▶ **Task details**:
Every entry must be given again exactly as it is written.

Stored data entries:
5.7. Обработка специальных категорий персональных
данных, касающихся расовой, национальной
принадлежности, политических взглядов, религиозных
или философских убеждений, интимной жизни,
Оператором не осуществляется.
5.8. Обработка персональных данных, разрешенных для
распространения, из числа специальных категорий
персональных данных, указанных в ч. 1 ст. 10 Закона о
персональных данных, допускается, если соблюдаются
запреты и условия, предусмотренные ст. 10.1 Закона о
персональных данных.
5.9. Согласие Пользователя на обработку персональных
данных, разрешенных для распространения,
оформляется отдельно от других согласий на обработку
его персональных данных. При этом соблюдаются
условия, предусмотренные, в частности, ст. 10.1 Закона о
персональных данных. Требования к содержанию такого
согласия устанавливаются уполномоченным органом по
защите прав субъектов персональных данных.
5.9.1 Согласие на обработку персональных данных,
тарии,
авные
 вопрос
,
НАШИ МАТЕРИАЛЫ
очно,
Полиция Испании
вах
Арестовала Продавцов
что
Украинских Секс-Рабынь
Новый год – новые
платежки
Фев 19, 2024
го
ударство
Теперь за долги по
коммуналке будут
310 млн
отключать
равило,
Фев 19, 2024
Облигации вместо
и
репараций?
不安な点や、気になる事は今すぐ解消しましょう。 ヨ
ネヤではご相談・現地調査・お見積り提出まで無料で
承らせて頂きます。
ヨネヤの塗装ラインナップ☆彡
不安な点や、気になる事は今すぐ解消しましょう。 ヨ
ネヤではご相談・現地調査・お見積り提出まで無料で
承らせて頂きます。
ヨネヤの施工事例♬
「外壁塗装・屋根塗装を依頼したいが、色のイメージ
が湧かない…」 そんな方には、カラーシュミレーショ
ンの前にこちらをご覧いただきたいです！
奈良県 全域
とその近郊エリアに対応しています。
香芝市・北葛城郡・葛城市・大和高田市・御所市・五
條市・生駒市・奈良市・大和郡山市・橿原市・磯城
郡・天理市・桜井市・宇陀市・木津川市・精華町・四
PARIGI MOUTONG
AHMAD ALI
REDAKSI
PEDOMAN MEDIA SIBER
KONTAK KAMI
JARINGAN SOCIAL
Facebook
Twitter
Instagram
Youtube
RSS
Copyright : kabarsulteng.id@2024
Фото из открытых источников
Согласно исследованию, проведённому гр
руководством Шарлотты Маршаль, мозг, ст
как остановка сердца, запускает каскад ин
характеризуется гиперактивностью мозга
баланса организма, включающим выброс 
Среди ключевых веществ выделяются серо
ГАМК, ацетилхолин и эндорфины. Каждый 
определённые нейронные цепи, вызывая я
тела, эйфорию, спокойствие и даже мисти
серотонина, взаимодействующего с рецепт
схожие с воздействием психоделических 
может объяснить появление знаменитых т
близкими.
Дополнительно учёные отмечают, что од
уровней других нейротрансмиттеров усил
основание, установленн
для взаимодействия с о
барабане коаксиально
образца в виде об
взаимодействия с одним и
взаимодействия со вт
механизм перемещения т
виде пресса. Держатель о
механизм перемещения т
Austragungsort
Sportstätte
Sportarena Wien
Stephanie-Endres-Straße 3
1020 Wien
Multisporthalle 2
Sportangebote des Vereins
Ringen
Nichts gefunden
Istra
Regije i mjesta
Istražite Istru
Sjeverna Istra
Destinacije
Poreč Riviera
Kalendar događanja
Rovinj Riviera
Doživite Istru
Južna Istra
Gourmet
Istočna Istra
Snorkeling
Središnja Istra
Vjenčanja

▶ **Reply to the task**:
5.7. Обработка специальных категорий персональных
данных, касающихся расовой, национальной
принадлежности, политических взглядов, религиозных
или философских убеждений, интимной жизни,
Оператором не осуществляется.
5.8. Обработка персональных данных, разрешенных для
распространения, из числа специальных категорий
персональных данных, указанных в ч. 1 ст. 10 Закона о
персональных данных, допускается, если соблюдаются
запреты и условия, предусмотренные ст. 10.1 Закона о
персональных данных.
5.9. Согласие Пользователя на обработку персональных
данных, разрешенных для распространения,
оформляется отдельно от других согласий на обработку
его персональных данных. При этом соблюдаются
условия, предусмотренные, в частности, ст. 10.1 Закона о
персональных данных. Требования к содержанию такого
согласия устанавливаются уполномоченным органом по
защите прав субъектов персональных данных.
5.9.1 Согласие на обработку персональных данных,
тарии,
авные
 вопрос
,
НАШИ МАТЕРИАЛЫ
очно,
Полиция Испании
вах
Арестовала Продавцов
что
Украинских Секс-Рабынь
Новый год – новые
платежки
Фев 19, 2024
го
ударство
Теперь за долги по
коммуналке будут
310 млн
отключать
равило,
Фев 19, 2024
Облигации вместо
и
репараций?
不安な点や、気になる事は今すぐ解消しましょう。 ヨ
ネヤではご相談・現地調査・お見積り提出まで無料で
承らせて頂きます。
ヨネヤの塗装ラインナップ☆彡
不安な点や、気になる事は今すぐ解消しましょう。 ヨ
ネヤではご相談・現地調査・お見積り提出まで無料で
承らせて頂きます。
ヨネヤの施工事例♬
「外壁塗装・屋根塗装を依頼したいが、色のイメージ
が湧かない…」 そんな方には、カラーシュミレーショ
ンの前にこちらをご覧いただきたいです！
奈良県 全域
とその近郊エリアに対応しています。
香芝市・北葛城郡・葛城市・大和高田市・御所市・五
條市・生駒市・奈良市・大和郡山市・橿原市・磯城
郡・天理市・桜井市・宇陀市・木津川市・精華町・四
PARIGI MOUTONG
AHMAD ALI
REDAKSI
PEDOMAN MEDIA SIBER
KONTAK KAMI
JARINGAN SOCIAL
Facebook
Twitter
Instagram
Youtube
RSS
Copyright : kabarsulteng.id@2024
Фото из открытых источников
Согласно исследованию, проведённому гр
руководством Шарлотты Маршаль, мозг, ст
как остановка сердца, запускает каскад ин
характеризуется гиперактивностью мозга
баланса организма, включающим выброс 
Среди ключевых веществ выделяются серо
ГАМК, ацетилхолин и эндорфины. Каждый 
определённые нейронные цепи, вызывая я
тела, эйфорию, спокойствие и даже мисти
серотонина, взаимодействующего с рецепт
схожие с воздействием психоделических 
может объяснить появление знаменитых т
близкими.
Дополнительно учёные отмечают, что од
уровней других нейротрансмиттеров усил
основание, установленн
для взаимодействия с о
барабане коаксиально
образца в виде об
взаимодействия с одним и
взаимодействия со вт
механизм перемещения т
виде пресса. Держатель о
механизм перемещения т
Austragungsort
Sportstätte
Sportarena Wien
Stephanie-Endres-Straße 3
1020 Wien
Multisporthalle 2
Sportangebote des Vereins
Ringen
Nichts gefunden
Istra
Regije i mjesta
Istražite Istru
Sjeverna Istra
Destinacije
Poreč Riviera
Kalendar događanja
Rovinj Riviera
Doživite Istru
Južna Istra
Gourmet
Istočna Istra
Snorkeling
Središnja Istra
Vjenčanja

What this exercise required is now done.